*What needs to be done*
Below are lines of data, and only some are wanted. Please repeat exactly those from the line that has "[609,286,628,304] 这 -> (127, 345) none" through the line that has "[78,484,439,500] [87,504,475,519] [87,524,385,540]".

*Data for the task*
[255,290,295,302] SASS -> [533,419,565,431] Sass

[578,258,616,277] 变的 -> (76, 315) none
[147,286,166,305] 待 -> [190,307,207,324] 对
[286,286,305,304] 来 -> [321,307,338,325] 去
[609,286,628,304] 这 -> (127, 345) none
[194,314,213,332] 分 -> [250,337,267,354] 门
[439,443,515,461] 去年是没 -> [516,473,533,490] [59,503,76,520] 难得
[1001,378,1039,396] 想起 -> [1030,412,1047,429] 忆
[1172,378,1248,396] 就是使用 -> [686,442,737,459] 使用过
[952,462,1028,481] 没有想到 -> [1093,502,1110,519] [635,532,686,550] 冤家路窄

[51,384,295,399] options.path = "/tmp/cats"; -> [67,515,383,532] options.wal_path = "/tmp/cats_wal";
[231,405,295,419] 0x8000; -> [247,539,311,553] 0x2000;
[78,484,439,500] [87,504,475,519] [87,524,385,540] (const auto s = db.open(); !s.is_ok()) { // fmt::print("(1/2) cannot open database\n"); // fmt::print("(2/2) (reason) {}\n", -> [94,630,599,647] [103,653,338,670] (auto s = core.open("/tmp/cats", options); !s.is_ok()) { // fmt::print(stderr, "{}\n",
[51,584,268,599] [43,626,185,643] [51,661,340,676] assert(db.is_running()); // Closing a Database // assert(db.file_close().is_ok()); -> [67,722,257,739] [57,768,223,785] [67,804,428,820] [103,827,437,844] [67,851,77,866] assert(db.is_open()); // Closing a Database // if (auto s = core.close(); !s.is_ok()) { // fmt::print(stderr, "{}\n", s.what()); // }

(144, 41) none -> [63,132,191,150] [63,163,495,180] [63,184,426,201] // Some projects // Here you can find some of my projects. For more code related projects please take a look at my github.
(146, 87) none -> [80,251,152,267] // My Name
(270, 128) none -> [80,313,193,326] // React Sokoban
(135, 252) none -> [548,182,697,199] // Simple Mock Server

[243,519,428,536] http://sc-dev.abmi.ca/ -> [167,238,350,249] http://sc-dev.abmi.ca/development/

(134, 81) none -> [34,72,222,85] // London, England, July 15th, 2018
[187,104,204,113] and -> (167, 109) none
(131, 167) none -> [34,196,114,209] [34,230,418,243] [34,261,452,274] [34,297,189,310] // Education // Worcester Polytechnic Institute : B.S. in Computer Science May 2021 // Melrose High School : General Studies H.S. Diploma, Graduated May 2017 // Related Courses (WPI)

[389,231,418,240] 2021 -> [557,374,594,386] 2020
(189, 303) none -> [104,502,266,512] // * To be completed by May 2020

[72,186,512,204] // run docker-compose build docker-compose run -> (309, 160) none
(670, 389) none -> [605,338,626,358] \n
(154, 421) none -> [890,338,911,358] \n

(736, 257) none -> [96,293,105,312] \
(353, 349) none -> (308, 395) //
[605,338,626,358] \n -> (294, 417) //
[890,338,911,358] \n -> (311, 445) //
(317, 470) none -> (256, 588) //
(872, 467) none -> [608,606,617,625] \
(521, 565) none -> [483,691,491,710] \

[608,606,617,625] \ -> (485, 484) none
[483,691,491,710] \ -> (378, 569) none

*Completed exercise*
[609,286,628,304] 这 -> (127, 345) none
[194,314,213,332] 分 -> [250,337,267,354] 门
[439,443,515,461] 去年是没 -> [516,473,533,490] [59,503,76,520] 难得
[1001,378,1039,396] 想起 -> [1030,412,1047,429] 忆
[1172,378,1248,396] 就是使用 -> [686,442,737,459] 使用过
[952,462,1028,481] 没有想到 -> [1093,502,1110,519] [635,532,686,550] 冤家路窄

[51,384,295,399] options.path = "/tmp/cats"; -> [67,515,383,532] options.wal_path = "/tmp/cats_wal";
[231,405,295,419] 0x8000; -> [247,539,311,553] 0x2000;
[78,484,439,500] [87,504,475,519] [87,524,385,540] (const auto s = db.open(); !s.is_ok()) { // fmt::print("(1/2) cannot open database\n"); // fmt::print("(2/2) (reason) {}\n", -> [94,630,599,647] [103,653,338,670] (auto s = core.open("/tmp/cats", options); !s.is_ok()) { // fmt::print(stderr, "{}\n",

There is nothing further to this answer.